⚡ TL;DR

Start sectional tests from Month 3 onward and full-length Prelims mocks 4 to 6 months before the exam; target 25 to 40 quality full-length mocks.

There is a clear phased approach recommended across coaching platforms:

Phase 1 — Sectional / Subject-Wise Tests (from Month 3 onward): As soon as you complete a subject or a major topic, start solving sectional tests on it. Do not wait until you have covered the entire syllabus. Early sectional tests identify gaps while there is still time to address them.

Phase 2 — Full-Length Prelims Mocks (4 to 6 months before exam): Begin full-length 100-question GS Paper I mocks once you have covered at least 60 to 70 percent of the static syllabus.

How many mocks: The consensus target is 25 to 40 good-quality full-length mocks, plus 10 years of PYQs solved at least twice. Quality of analysis matters more than quantity — solving a mock without detailed error analysis is half the benefit.

Mock analysis protocol: For every mock, spend at least as much time on analysis as you spent taking the test. Categorise wrong answers into: conceptual gap, elimination error, silly mistake, and knowledge gap. Each category has a different fix.

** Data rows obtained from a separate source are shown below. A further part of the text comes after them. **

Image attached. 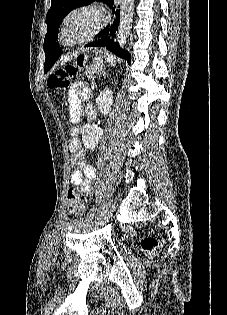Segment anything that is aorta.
Instances as JSON below:
<instances>
[{
	"label": "aorta",
	"instance_id": "aorta-1",
	"mask_svg": "<svg viewBox=\"0 0 227 315\" xmlns=\"http://www.w3.org/2000/svg\"><path fill=\"white\" fill-rule=\"evenodd\" d=\"M134 1L135 0H121L120 22L117 30L118 42L121 47L126 45L130 35L134 14Z\"/></svg>",
	"mask_w": 227,
	"mask_h": 315
}]
</instances>
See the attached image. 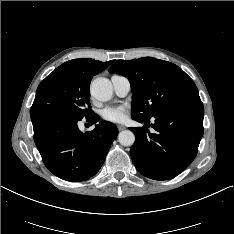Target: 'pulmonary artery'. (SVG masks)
I'll return each mask as SVG.
<instances>
[{"label": "pulmonary artery", "mask_w": 234, "mask_h": 234, "mask_svg": "<svg viewBox=\"0 0 234 234\" xmlns=\"http://www.w3.org/2000/svg\"><path fill=\"white\" fill-rule=\"evenodd\" d=\"M116 94L120 97L126 96L131 90V84L128 78L122 75H113L111 77Z\"/></svg>", "instance_id": "pulmonary-artery-1"}]
</instances>
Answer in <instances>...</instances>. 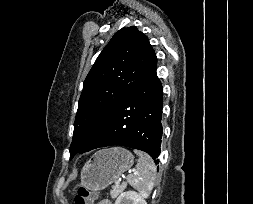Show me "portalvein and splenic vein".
<instances>
[{
    "instance_id": "portal-vein-and-splenic-vein-1",
    "label": "portal vein and splenic vein",
    "mask_w": 253,
    "mask_h": 204,
    "mask_svg": "<svg viewBox=\"0 0 253 204\" xmlns=\"http://www.w3.org/2000/svg\"><path fill=\"white\" fill-rule=\"evenodd\" d=\"M131 172H132V171H131V170H129V173H131ZM119 184H120V181H116V182H115V185H117V186H118Z\"/></svg>"
}]
</instances>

CSAT: Do not neglect Paper II (CSAT). It is qualifying (33% = 66 marks out of 200), but candidates with weak comprehension or arithmetic skills have failed Prelims despite strong GS scores. Take at least 10 to 15 full CSAT mocks.

The most common first-attempt error: starting mocks only 6 to 8 weeks before Prelims because 'preparation is not complete.' No preparation will ever feel complete — start mocks when about half the syllabus is done.